I defer to Scott Lemieux’s legal analysis of McDonald v. Chicago, the gun rights decision handed down by SCOTUS today. I’m not going to quote it here; just read the whole thing, and then come back.
From a liberal perspective, any act of SCOTUS that dismantles the 19th century Slaughterhouse decision and rules that the 14th Amendment applies to the states ain’t a bad thing. This is the same legal principle on which most of the great civil rights decisions of the 20th century were based. I believe most if not all of the decisions that have ever caused wingnuts to scream about the awfulness of liberal judicial activism were tied somehow to the 14th Amendment forcing states to observe the rights of U.S. citizens.
Brown v. Board of Education, which desegregated public schools, rested on the equal protection clause of the 14th Amendment. Scott says the majority opinion in McDonald cites the due process clause of the 14th, which also is a critical part of Roe v. Wade and all of the cases that decided public schools should not be leading prayers in classrooms, such as Abington School District v. Schempp.
In other words, exactly the same part of the Constitution that allowed legal abortion and threw classroom prayers out of public schools has now been cited in a way that probably will overturn a whole lot of state and local gun control ordinances, and righties are dancing in the streets.

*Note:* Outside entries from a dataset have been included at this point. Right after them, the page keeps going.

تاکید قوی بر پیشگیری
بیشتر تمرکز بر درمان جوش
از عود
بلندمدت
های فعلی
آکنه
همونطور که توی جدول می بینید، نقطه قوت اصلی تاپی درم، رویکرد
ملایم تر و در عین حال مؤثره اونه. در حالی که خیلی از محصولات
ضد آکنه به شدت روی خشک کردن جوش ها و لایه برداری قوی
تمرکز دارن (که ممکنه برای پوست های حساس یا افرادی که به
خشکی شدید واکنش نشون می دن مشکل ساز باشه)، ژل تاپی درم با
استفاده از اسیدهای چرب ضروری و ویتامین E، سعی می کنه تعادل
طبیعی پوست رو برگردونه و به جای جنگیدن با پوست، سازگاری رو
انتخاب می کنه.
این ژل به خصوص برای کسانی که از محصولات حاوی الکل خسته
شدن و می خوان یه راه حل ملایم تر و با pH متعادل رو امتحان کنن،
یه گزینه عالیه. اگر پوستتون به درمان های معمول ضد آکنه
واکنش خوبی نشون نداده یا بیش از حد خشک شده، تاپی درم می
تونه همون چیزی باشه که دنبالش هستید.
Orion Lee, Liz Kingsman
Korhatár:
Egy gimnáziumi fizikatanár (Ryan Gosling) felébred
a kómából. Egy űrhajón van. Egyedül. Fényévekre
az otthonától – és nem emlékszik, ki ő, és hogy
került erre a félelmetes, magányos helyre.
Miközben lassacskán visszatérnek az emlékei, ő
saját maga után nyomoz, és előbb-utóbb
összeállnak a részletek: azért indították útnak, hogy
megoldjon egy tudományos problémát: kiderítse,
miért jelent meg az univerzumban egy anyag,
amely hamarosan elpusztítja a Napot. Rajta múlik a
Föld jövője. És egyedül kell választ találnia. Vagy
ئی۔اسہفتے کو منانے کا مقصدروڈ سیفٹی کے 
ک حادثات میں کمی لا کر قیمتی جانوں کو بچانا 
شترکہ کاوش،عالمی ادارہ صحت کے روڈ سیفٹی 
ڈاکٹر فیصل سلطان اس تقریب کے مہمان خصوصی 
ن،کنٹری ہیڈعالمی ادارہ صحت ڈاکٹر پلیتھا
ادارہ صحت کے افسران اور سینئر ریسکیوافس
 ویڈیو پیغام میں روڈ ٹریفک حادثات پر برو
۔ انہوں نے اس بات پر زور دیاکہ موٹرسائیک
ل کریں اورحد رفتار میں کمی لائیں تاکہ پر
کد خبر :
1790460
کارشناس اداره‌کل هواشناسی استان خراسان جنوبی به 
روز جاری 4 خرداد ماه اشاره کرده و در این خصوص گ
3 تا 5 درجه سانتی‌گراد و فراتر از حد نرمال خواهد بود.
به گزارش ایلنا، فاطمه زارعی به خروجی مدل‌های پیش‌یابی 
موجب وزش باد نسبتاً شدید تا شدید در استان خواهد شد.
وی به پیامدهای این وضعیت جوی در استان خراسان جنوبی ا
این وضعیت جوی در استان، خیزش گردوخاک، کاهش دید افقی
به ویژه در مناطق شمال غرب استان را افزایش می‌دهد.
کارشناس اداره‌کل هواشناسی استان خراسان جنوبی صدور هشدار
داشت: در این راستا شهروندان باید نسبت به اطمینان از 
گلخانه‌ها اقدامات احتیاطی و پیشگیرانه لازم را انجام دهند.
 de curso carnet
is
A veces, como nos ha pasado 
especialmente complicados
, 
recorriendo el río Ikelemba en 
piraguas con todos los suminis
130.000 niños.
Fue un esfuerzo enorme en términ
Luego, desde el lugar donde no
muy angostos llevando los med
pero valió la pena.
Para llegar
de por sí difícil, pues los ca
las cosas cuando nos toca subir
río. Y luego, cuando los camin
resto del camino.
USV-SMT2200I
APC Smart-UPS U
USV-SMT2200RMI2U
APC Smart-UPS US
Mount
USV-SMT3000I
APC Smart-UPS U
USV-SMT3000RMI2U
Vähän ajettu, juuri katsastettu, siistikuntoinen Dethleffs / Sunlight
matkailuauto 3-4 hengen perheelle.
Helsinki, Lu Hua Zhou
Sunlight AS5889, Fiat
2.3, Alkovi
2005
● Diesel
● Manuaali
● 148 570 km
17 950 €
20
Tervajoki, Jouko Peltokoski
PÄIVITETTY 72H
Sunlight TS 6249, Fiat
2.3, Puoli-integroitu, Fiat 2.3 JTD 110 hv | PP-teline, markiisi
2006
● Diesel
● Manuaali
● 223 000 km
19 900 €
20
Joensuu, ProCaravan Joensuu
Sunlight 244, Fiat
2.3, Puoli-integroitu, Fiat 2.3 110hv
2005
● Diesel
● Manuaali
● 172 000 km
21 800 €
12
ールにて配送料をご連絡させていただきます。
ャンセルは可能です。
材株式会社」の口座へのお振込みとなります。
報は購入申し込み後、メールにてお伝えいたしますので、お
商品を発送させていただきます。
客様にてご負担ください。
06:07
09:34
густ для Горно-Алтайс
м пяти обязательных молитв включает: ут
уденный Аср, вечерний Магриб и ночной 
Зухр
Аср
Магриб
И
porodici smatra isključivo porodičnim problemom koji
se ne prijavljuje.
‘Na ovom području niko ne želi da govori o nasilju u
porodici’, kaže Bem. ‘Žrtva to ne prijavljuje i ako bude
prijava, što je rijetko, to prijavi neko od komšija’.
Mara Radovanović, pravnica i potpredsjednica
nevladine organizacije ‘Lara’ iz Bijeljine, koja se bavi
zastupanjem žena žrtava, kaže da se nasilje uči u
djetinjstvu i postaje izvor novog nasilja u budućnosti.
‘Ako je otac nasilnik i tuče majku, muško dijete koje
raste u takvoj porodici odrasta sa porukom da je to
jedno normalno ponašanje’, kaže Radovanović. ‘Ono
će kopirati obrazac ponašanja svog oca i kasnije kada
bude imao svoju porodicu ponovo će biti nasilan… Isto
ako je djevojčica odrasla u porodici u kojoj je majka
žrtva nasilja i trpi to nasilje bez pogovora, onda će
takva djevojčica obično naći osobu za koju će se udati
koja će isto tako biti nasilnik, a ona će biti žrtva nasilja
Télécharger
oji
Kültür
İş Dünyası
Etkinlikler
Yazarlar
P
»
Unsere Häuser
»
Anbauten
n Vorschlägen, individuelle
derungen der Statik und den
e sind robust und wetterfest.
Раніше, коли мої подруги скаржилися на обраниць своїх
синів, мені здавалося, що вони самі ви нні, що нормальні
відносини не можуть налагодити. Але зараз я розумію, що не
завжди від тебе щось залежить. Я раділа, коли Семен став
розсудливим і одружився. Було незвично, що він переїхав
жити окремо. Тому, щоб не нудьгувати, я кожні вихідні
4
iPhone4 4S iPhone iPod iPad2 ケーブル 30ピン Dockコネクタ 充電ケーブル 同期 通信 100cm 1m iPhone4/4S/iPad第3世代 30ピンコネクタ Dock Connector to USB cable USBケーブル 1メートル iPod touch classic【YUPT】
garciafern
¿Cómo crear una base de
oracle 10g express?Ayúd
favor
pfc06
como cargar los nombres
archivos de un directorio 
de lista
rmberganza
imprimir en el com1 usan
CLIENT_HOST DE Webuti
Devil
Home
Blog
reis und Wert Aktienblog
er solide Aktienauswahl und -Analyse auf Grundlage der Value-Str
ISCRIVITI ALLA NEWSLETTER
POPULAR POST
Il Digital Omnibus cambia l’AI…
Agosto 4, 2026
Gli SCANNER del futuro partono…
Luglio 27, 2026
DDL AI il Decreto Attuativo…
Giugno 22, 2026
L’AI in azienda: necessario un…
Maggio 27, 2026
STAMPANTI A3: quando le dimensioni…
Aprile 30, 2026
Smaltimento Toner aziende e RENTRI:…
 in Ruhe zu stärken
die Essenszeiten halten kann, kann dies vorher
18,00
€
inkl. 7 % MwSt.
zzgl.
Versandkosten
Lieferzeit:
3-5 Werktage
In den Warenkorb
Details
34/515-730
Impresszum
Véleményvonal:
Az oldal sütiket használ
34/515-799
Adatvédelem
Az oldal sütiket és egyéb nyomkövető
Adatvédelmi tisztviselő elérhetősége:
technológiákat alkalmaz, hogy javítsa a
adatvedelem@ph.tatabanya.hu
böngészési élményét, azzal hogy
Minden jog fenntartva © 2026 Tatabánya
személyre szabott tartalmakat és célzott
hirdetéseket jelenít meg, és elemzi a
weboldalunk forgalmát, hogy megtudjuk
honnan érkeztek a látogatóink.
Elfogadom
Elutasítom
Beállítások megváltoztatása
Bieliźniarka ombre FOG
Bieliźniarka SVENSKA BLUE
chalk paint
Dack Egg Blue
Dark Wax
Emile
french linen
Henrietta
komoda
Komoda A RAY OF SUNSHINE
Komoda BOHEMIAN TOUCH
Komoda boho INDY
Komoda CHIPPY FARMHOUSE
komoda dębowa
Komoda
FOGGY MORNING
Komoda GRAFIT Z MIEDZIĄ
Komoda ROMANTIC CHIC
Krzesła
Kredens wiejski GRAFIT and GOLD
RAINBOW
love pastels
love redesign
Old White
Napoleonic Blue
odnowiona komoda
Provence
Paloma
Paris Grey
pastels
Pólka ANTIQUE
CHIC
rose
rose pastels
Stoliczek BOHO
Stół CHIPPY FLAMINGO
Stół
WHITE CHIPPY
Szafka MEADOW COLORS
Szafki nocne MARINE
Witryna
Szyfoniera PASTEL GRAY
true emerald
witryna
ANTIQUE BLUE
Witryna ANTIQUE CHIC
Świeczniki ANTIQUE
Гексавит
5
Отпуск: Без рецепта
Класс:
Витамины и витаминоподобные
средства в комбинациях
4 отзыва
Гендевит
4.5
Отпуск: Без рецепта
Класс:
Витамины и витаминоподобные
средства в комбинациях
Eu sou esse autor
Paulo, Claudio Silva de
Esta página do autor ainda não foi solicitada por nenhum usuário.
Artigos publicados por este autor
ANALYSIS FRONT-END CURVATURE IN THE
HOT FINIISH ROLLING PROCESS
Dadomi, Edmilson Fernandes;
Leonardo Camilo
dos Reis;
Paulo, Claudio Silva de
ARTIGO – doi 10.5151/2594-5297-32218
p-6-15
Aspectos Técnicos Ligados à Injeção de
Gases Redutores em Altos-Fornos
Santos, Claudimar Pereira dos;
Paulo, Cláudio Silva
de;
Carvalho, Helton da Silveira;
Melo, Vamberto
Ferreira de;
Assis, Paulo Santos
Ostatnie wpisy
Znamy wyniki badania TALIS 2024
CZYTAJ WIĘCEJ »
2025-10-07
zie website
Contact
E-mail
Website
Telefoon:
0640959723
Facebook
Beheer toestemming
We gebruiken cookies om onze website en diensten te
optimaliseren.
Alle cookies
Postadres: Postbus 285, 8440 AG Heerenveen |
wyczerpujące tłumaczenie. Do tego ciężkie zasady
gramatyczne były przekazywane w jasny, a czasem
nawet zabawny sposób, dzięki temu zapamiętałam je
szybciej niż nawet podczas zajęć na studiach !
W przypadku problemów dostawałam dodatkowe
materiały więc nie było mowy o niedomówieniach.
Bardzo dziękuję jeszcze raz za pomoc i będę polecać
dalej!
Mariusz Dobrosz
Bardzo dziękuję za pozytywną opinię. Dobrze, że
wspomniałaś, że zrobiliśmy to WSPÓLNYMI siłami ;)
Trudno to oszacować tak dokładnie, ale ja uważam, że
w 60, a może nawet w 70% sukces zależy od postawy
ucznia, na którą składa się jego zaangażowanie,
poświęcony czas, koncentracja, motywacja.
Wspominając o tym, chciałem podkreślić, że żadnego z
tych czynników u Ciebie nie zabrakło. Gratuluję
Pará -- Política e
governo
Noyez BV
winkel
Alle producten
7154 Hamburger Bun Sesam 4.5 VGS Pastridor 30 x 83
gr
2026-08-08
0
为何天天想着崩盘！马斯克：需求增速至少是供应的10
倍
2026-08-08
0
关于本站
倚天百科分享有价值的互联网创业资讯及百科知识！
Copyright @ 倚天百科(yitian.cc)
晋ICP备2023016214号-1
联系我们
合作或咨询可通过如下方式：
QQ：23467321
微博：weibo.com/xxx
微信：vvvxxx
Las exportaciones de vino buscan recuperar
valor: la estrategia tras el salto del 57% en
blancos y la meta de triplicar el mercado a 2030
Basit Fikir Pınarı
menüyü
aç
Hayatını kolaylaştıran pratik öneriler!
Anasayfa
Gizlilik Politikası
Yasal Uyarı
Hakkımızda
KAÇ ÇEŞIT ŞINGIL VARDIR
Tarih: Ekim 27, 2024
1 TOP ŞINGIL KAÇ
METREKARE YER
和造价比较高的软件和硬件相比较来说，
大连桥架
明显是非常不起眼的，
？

Given the Heller decision (see also this), I think McDonald is no big surprise. But while I appreciate the legal foundation of the decision the result — which will be to dismantle a lot of gun control ordinances, mostly in urban areas — worries me. And, frankly, I think it ought to worry the NRA as well.
Contrary to wingnut lore, there is not a huge public sentiment in favor of dismantling gun control laws. According to polls, recent and going back a few years, the enormous majority of the public either thinks gun control laws should be left as they are now (42 percent, according to an April CBS/New York Times poll), or made more strict (40 percent, same poll). So, per this poll, 82 percent of the public thinks gun control laws should be left as they are or made stricter, compared to 16 percent who want gun laws to be less strict. An October Gallup poll had nearly the same result.
It’s true that when the poll questions are framed in terms of gun rights rather than gun control, the numbers are somewhat more favorable to the NRA position. But I think this is the result of people reacting to the word “rights” — we’re always in favor of “rights” — without thinking through logical consequences. In other words, there are people who favor gun rights in the abstract, but they also want gun control in their neighborhoods.
And it is possible that if the NRA gets too aggressive about dismantling gun control laws, especially in large urban areas, the day may come when people start to think long and hard about amending the Second Amendment. That may be many years down the road, and I may not live to see it, but I think it could happen.
Update: Steve M on why the gun control war will never be over. And it isn’t because the gun control movement won’t quit. The gun control movement pretty much faded out of view several years ago, except in the fevered hallucinations of the NRA.
And that’s not just because they won’t consider America to be anything less than a fascist dictatorship until it’s as easy for virtually anyone to buy a gun in D.C., Chicago, or New York City as it is in, say, rural Mississippi. Even if the day comes when we have gun laws everywhere that are as loose as the loosest ones now (and I think that’s far more likely over the next couple of decades than ever passing any laws anywhere that actually tighten gun access), the gunners still won’t admit they’ve won.
They can’t. As I say here all the time, the belief that right-wingers are the perpetual victims of liberal fascism is a core element of their self-image. What’s more, believing this is what opens up wingers’ wallets and keeps groups like the NRA and Gun Owners of America — as well as every other right-wing organization that seeks small contributions — well funded and healthy.
In politics there is no hand so good it can’t be overplayed, I say.